Mysterious Tiger Woods conspiracy remains unsolved 24 years after PGA Championship win

There is no doubt that Tiger Woods won the 2000 PGA Championship at Valhalla.
But how Woods won it is still questioned 24 years later.
Some believe that simple good luck intervened in Woods' favor during a tense three-hole playoff with Bob May, who already was an unlikely final opponent for a young golfer taking over his sports world.
Others insist that something unnatural happened, which might include someone kicking Woods' ball and helping him win the major.
The mystery (or conspiracy) involved the third hole of the playoff.
Woods eventually held on to win, beating May by one stroke, while unveiling his dramatic 'Putt and Point' celebration.

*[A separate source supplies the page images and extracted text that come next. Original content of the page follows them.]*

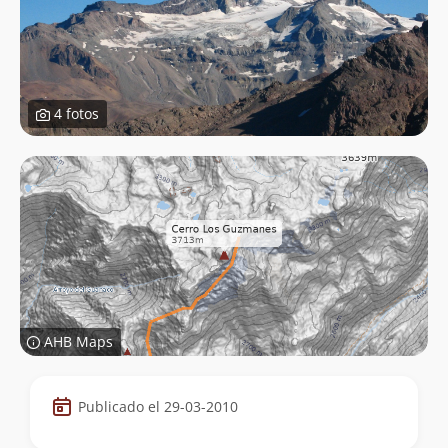
4 fotos
AHB Maps
Datos
Publicado el 29-03-2010
de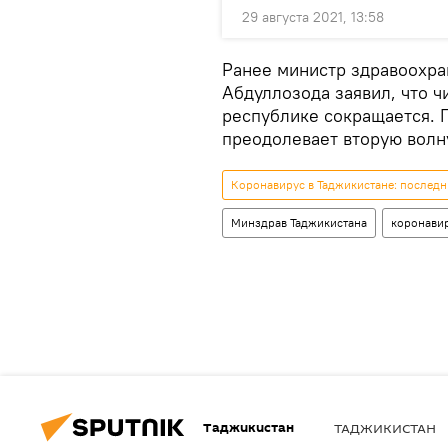
29 августа 2021, 13:58
Ранее министр здравоохр
Абдуллозода заявил, что 
республике сокращается. П
преодолевает вторую волну
Коронавирус в Таджикистане: последн
Минздрав Таджикистана
коронави
Таджикистан
ТАДЖИКИСТАН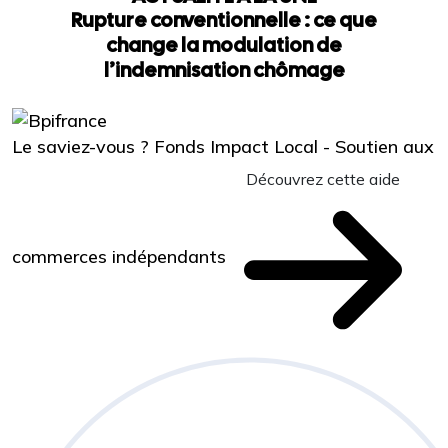
Rupture conventionnelle : ce que
change la modulation de
l’indemnisation chômage
Le saviez-vous ?
Fonds Impact Local - Soutien aux
Découvrez cette aide
commerces indépendants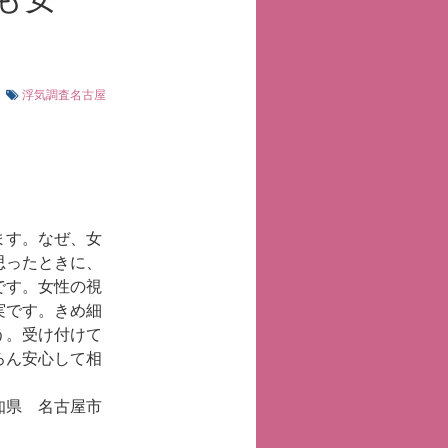
浮気調査名古屋
ます。なぜ、女
思ったときに、
です。女性の視
実です。きめ細
う。受け付けて
ろん安心して相
知県 名古屋市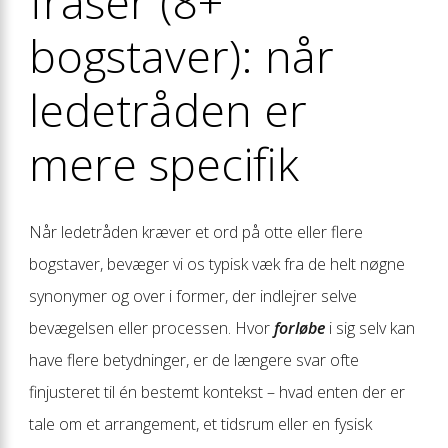
fraser (8+
bogstaver): når
ledetråden er
mere specifik
Når ledetråden kræver et ord på otte eller flere
bogstaver, bevæger vi os typisk væk fra de helt nøgne
synonymer og over i former, der indlejrer selve
bevægelsen eller processen. Hvor
forløbe
i sig selv kan
have flere betydninger, er de længere svar ofte
finjusteret til én bestemt kontekst – hvad enten der er
tale om et arrangement, et tidsrum eller en fysisk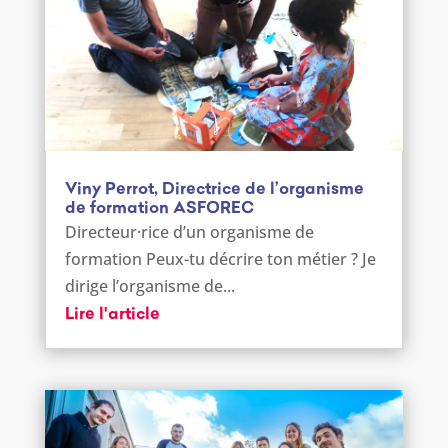
Viny Perrot, Directrice de l’organisme
de formation ASFOREC
Directeur·rice d’un organisme de
formation Peux-tu décrire ton métier ? Je
dirige l’organisme de...
Lire l'article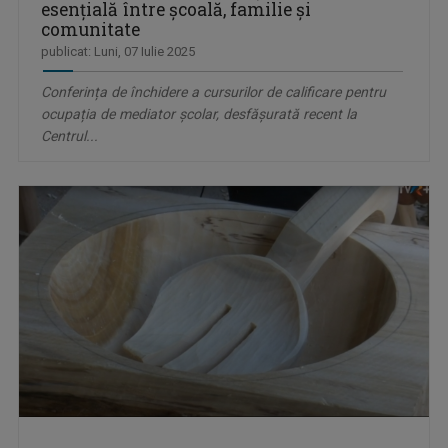
esențială între școală, familie și
comunitate
publicat: Luni, 07 Iulie 2025
Conferința de închidere a cursurilor de calificare pentru
ocupația de mediator școlar, desfășurată recent la
Centrul...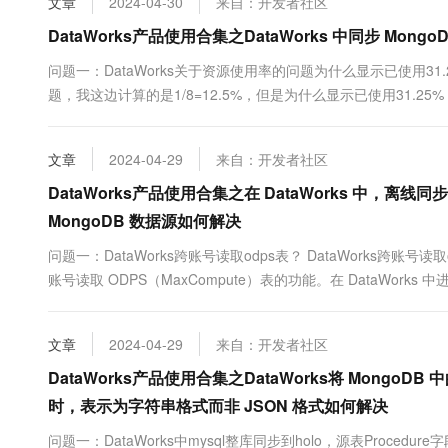
文章
2024-04-30
来自：开发者社区
DataWorks产品使用合集之DataWorks 中同步 Mon
问题一：DataWorks关于资源使用率的问题为什么显示已使用31.
题，我这边计算的是1/8=12.5%，但是为什么显示已使用31.25% 第二个问题
hangzhou"" 22号数据源22点到23点都，没有数据写入？" 参考回答
文章
2024-04-29
来自：开发者社区
DataWorks产品使用合集之在 DataWorks 中，
MongoDB 数据源如何解决
问题一：DataWorks跨账号读取odps表？ DataWorks跨账号读
账号读取 ODPS（MaxCompute）表的功能。在 DataWork
骤： 配置源账号和目标账号的数据源：在 DataWorks 控制台...
文章
2024-04-29
来自：开发者社区
DataWorks产品使用合集之DataWorks将 MongoDB
时，表示为字符串格式而非 JSON 格式如何解决
问题一：DataWorks中mysql整库同步到holo，源表Procedure字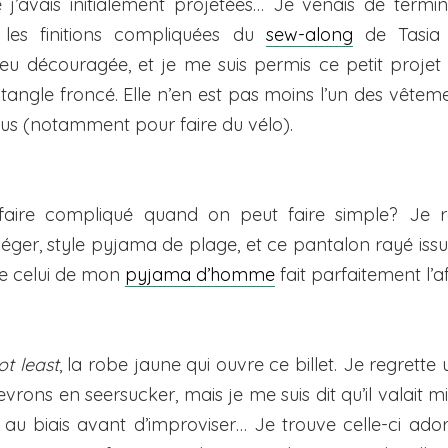
 j’avais initialement projetées… Je venais de termin
 les finitions compliquées du
sew-along
de Tasia 
eu découragée, et je me suis permis ce petit projet 
tangle froncé. Elle n’en est pas moins l’un des vêtem
lus (notamment pour faire du vélo).
faire compliqué quand on peut faire simple? Je r
léger, style pyjama de plage, et ce pantalon rayé is
e celui de mon
pyjama d’homme
fait parfaitement l’af
ot least
, la robe jaune qui ouvre ce billet. Je regrett
vrons en seersucker, mais je me suis dit qu’il valait m
au biais avant d’improviser… Je trouve celle-ci ado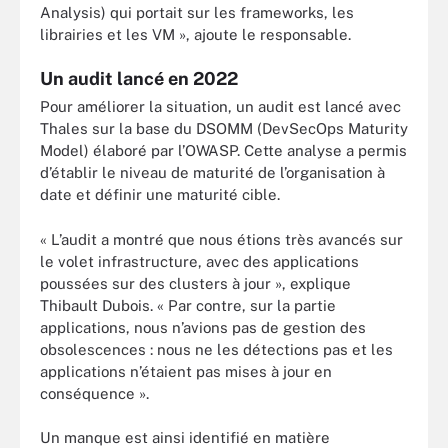
Analysis) qui portait sur les frameworks, les
librairies et les VM », ajoute le responsable.
Un audit lancé en 2022
Pour améliorer la situation, un audit est lancé avec
Thales sur la base du DSOMM (DevSecOps Maturity
Model) élaboré par l’OWASP. Cette analyse a permis
d’établir le niveau de maturité de l’organisation à
date et définir une maturité cible.
« L’audit a montré que nous étions très avancés sur
le volet infrastructure, avec des applications
poussées sur des clusters à jour », explique
Thibault Dubois. « Par contre, sur la partie
applications, nous n’avions pas de gestion des
obsolescences : nous ne les détections pas et les
applications n’étaient pas mises à jour en
conséquence ».
Un manque est ainsi identifié en matière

But without a lucky bounce out of nowhere, May could have hoisted the trophy that Woods claimed.
"Do you think someone either kicked it or threw it back in that direction?" announcer Jim Nantz said. "It didn't react naturally, did it?"
"No, it didn't at all," announcer Ken Venturi replied.
"I sure hope someone didn't slap it back," Nantz said.
"It could have been someone jumped up and hit it with their hand," Venturi said.
The golf world might never know.
Since the wild shot and subsequent roll happened 24 years ago, cameras weren't as precise and on-course TV angles weren't as plentiful.
Golfers are regularly exposed by eagle-eyed fans in the current era.
In 2000, the two primary TV broadcasters could only wonder out loud -- and social media didn't exist to question, dissect and over-analyze everything.
"I think I saw something that shouldn’t have happened happen to that ball,” a fan on course in 2000 told .
Another fan saw something different.
"It honestly did take a heck of a roll [down the path],” the fan said. “If you want to say he got helped, it was where his drive finished. That’s usually high grass. But it was beaten down so he had a clean shot.
"Tiger winning was the natural outcome. Sometimes the golf gods have to intervene in ways we don’t know.”
Whatever happened, Woods won.
He edged May by one stroke in a three-hole playoff, eventually winning four consecutive majors for a Tiger Slam.
Woods' lucky ball might have been fan- or course-aided.
What's obvious more than two decades later is that he was on top of the golf world in 2020, and nothing was getting in Woods' way.
Rory McIlroy, Brooks Koepka and Woods are among the stars trying to hoist another trophy as the PGA Championship returns to Valhalla in 2024.
While Xander Schauffele leads the field after a blistering 9-under par 62, Woods is now focused on making the cut.
He's tied-for-85th following a 1-over par 72.